LISTED RECORDS:
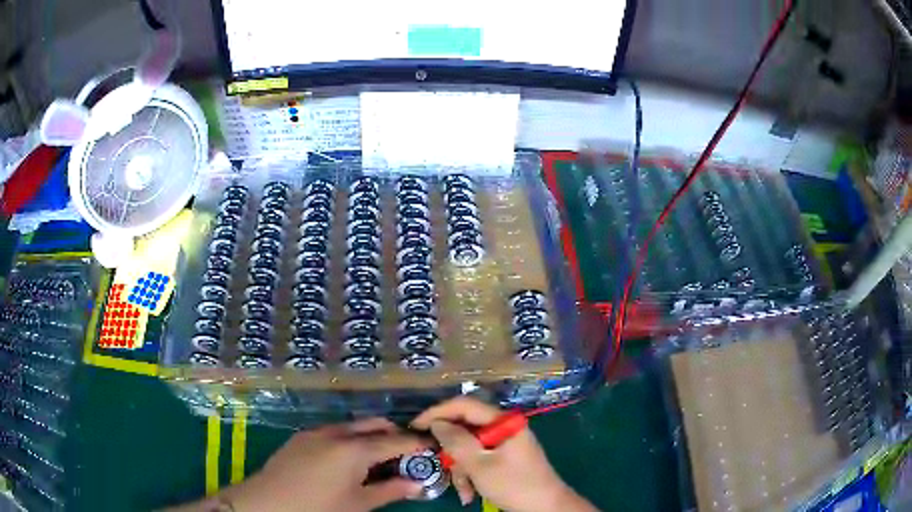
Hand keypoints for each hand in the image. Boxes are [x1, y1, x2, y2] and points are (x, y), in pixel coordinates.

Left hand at [221, 418, 426, 511]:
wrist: (268, 502)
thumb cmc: (319, 507)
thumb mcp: (359, 503)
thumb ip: (391, 491)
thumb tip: (417, 483)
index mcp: (355, 448)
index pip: (395, 441)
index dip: (416, 443)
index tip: (431, 444)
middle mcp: (337, 432)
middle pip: (374, 424)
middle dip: (394, 433)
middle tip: (406, 452)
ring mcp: (317, 431)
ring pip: (353, 425)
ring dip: (371, 435)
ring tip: (378, 457)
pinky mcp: (301, 436)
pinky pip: (334, 430)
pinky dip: (350, 438)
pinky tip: (348, 459)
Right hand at [412, 397, 595, 511]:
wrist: (545, 507)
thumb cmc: (514, 484)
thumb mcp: (480, 465)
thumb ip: (456, 441)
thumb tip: (436, 423)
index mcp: (503, 421)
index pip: (464, 405)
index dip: (437, 412)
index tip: (414, 425)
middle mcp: (504, 426)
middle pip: (465, 429)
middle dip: (452, 453)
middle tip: (441, 466)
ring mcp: (505, 442)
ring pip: (470, 447)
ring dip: (461, 470)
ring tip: (463, 492)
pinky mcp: (504, 457)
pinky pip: (480, 459)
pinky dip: (471, 475)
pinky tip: (470, 494)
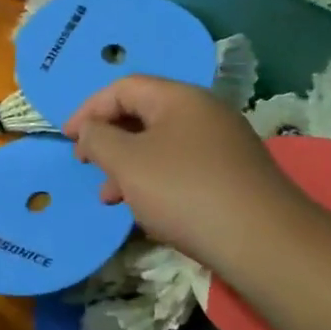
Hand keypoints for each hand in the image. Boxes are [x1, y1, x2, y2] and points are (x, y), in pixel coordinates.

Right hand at [64, 75, 294, 268]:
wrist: (262, 241)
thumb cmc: (185, 191)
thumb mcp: (128, 163)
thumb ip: (99, 140)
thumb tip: (91, 129)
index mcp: (179, 97)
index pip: (123, 88)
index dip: (89, 109)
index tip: (68, 140)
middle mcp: (205, 112)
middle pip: (144, 114)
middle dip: (109, 140)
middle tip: (88, 166)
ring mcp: (223, 145)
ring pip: (162, 145)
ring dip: (129, 166)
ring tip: (110, 198)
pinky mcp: (233, 176)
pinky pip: (182, 167)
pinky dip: (156, 181)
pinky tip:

DESCRIPTION OF THE TASK:
Take the entries above and return only the lines from the one with "index dip: (437, 412)" to the one with "pinky tip: (470, 494)", both included, unchanged.

TASK SOLUTION:
index dip: (437, 412)
index tip: (414, 425)
middle mcp: (504, 426)
middle pip: (465, 429)
middle dip: (452, 453)
middle tip: (441, 466)
ring mcp: (505, 442)
ring pip: (470, 447)
ring dip: (461, 470)
ring tip: (463, 492)
pinky mcp: (504, 457)
pinky pip: (480, 459)
pinky dip: (471, 475)
pinky tip: (470, 494)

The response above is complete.